The quote that struck me was this:
Only after thirty years -- long enough for the original managers to retire and be replaced by a new generation -- did factory layouts change.
And then there's this from Paul Krugman today
It goes beyond what I said about second-order journalism; Rosen argues that there’s a value system at work, where being in the know about political maneuvering is considered all-important, whereas understanding the actual policy issue is for the drones.
This shows the incredible value of the Ezra's and Chait's and Krugman's. But will we have to wait for the old generation of editors and publishers to die off before a new journalism based on substance, expertise, and non-misleading (as opposed to "Balance") can really take over?

So this problem Max Planck alludes to appears to apply widely. There seems to be a significant danger of an entrenched and powerful older generation enforcing their status quo and refusing to allow or admit a new and better paradigm, despite strong evidence for it. The reasons? There are probably many. The older generation may not have the time or energy anymore to learn a new paradigm, so they certainly can be hurt by the old paradigm that they are top experts in, losing value. This can hurt badly both prestige and paycheck. And, people can become intellectually inflexible with age. It's something we have to watch out for and fight.

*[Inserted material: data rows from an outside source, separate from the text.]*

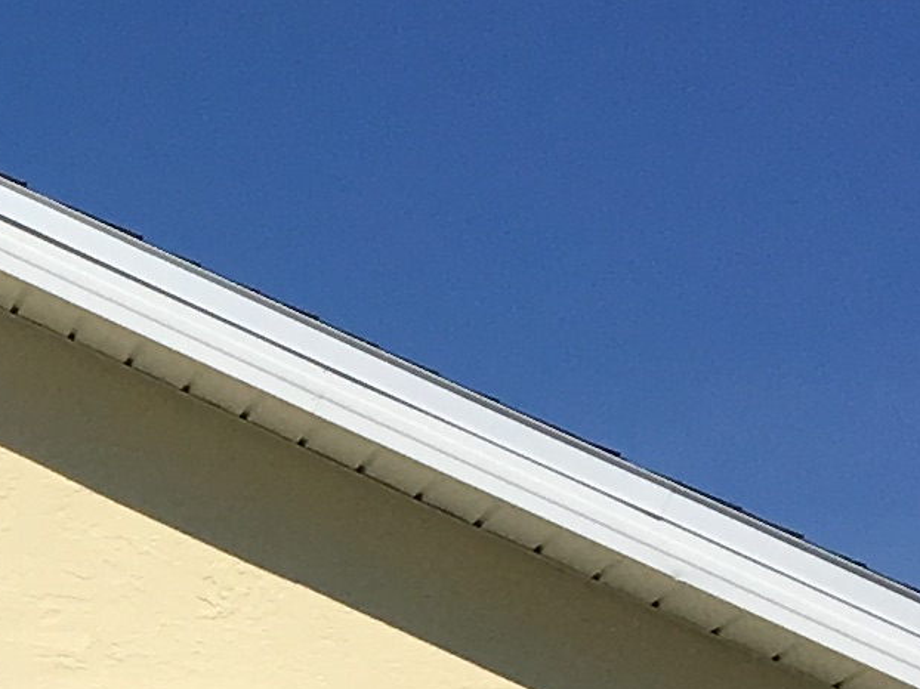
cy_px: 815
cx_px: -1158
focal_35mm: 188
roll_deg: -1.2
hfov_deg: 9.5
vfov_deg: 7.8
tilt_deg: +7.4
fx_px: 4995
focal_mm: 4.15
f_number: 2.2
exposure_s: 1/5128
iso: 25
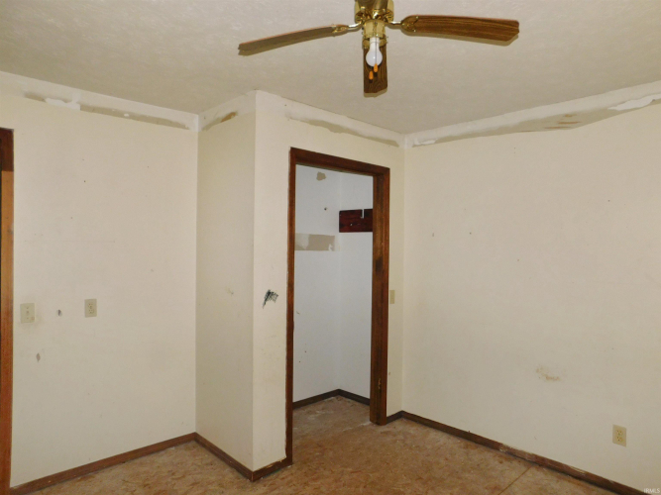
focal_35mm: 23
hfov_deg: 73.9
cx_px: 330
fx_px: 439
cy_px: 248
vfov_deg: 58.9
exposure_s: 1/30
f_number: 3
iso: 200
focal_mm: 4
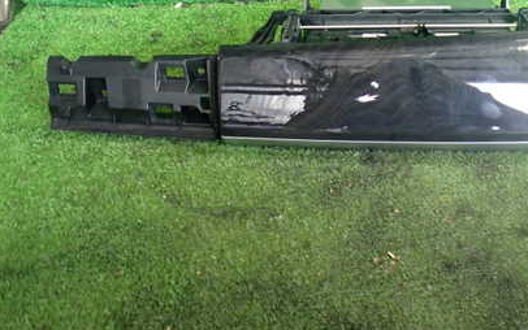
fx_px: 677
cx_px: 367
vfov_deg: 27.0
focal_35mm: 47
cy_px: 74
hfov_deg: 41.9
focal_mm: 5.4
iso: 800
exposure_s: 1/60
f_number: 2.3
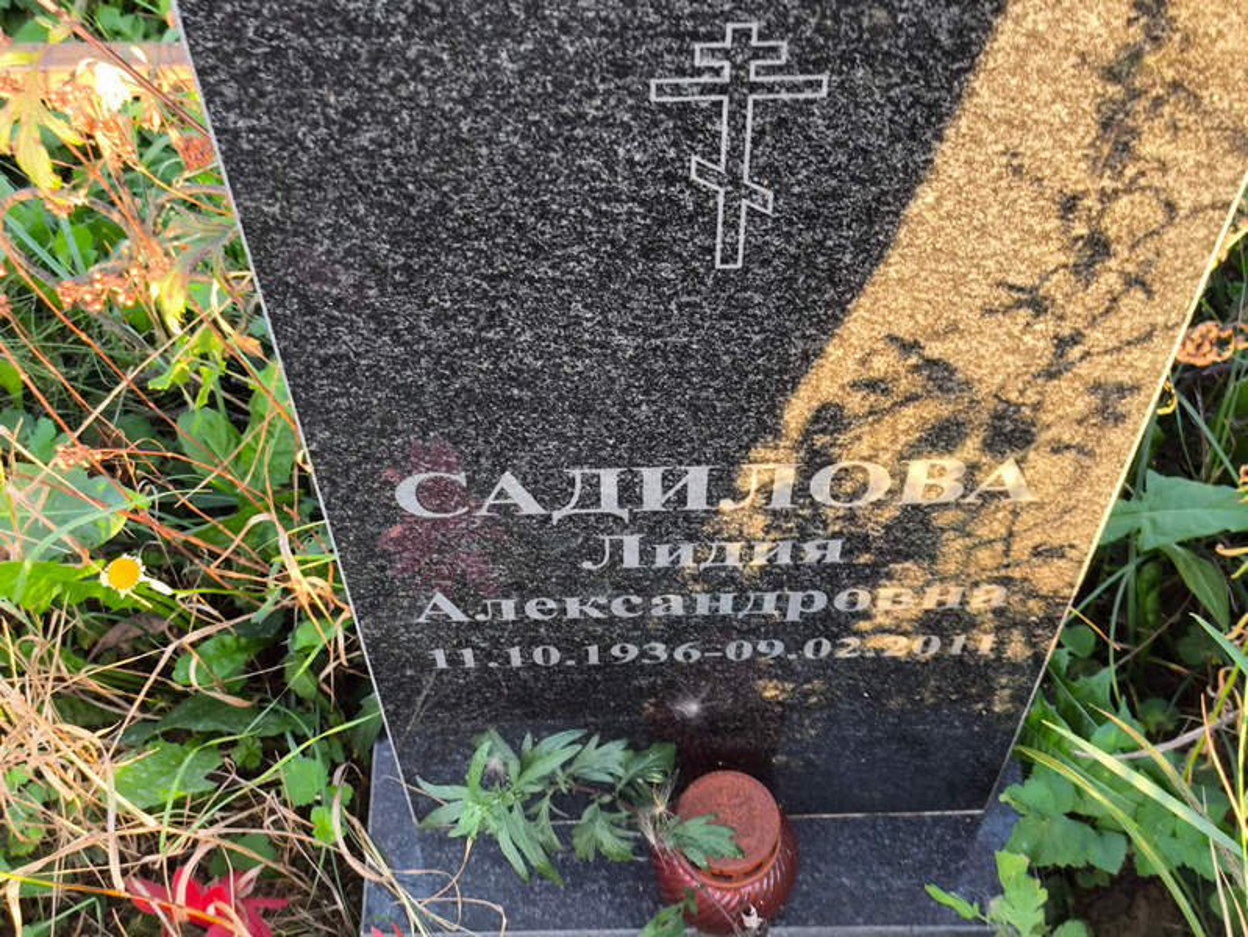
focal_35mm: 50
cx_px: 624
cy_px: 468
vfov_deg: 29.1
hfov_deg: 38.2
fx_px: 1803
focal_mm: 4.71
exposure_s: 1/50
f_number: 1.7
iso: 50
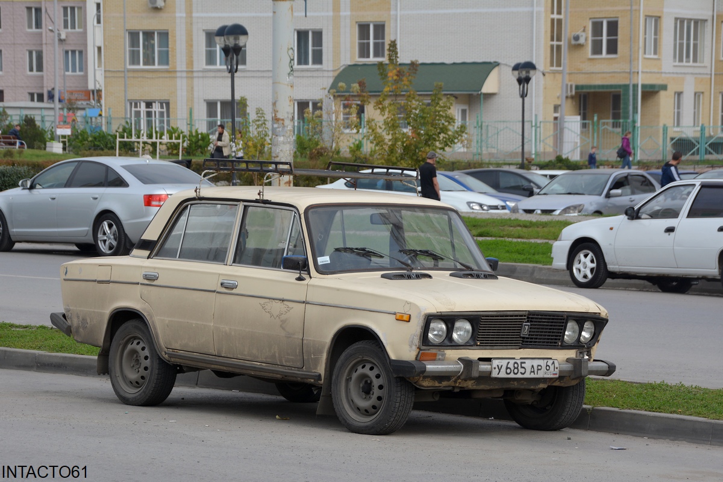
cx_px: 362
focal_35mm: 158
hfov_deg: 13.0
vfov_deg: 8.7
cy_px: 241
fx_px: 3163
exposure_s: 1/250
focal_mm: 105
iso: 160
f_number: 8
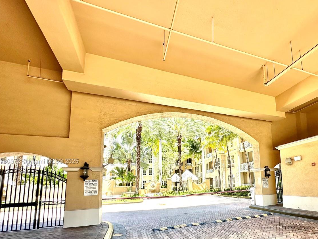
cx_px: 215
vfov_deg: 64.1
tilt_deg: +7.2
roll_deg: +1.3
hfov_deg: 78.8
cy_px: 162
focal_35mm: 20
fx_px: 184
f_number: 2.2
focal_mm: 2.22
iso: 40
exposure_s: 1/401
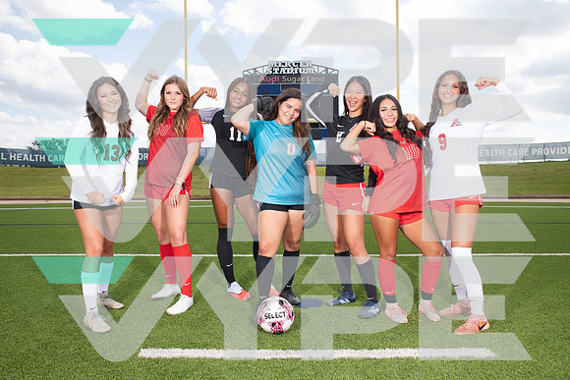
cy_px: 190
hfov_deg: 69.4
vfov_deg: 49.6
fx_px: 412
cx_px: 285
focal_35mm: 26
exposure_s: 1/320
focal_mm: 26
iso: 125
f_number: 7.1
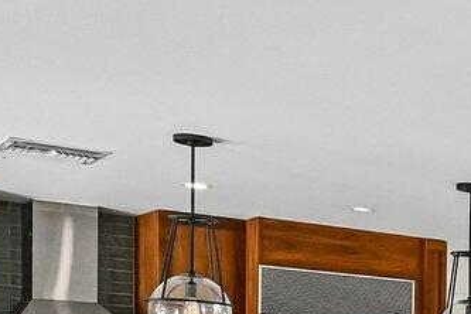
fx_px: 1125
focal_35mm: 86
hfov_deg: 18.6
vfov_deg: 15.0
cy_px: 434
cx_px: 840
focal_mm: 14
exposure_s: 1/800
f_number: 8
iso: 2500
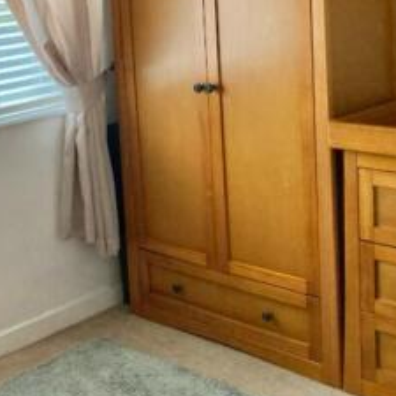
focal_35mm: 64
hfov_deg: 26.3
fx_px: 828
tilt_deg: -9.2
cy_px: 115
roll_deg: +3.1
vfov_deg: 26.6
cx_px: 71
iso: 320
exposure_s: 1/50
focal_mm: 3.99
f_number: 1.8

Moreover, older people are more risk averse and less idealistic than the young, making them less amenable to switching to a new paradigm. The positive externalites from trying a new paradigm can be enormous to the world -- and over generations -- as opposed to the benefits to just a lone individual over just one lifetime, which is not so long anymore for the grayhaired. These externalities clearly may not be anywhere close to fully considered. And the risks to the world and future generations are massively diversified and pooled compared to the risks to a lone individual of moving to a new paradigm

But whatever the reasons, we don't want to have to wait for the funerals, or retirements. That's a horrible gratuitous cost to the generation waiting, and to future generations that will always be behind where they could have been had we not waited so long to move forward. I'm hopeful that the internet and the digital revolution will greatly speed positive evidence-based change, and they seem to be. But we all should be vigilant about this problem and willing to fight it, including in ourselves as we get older.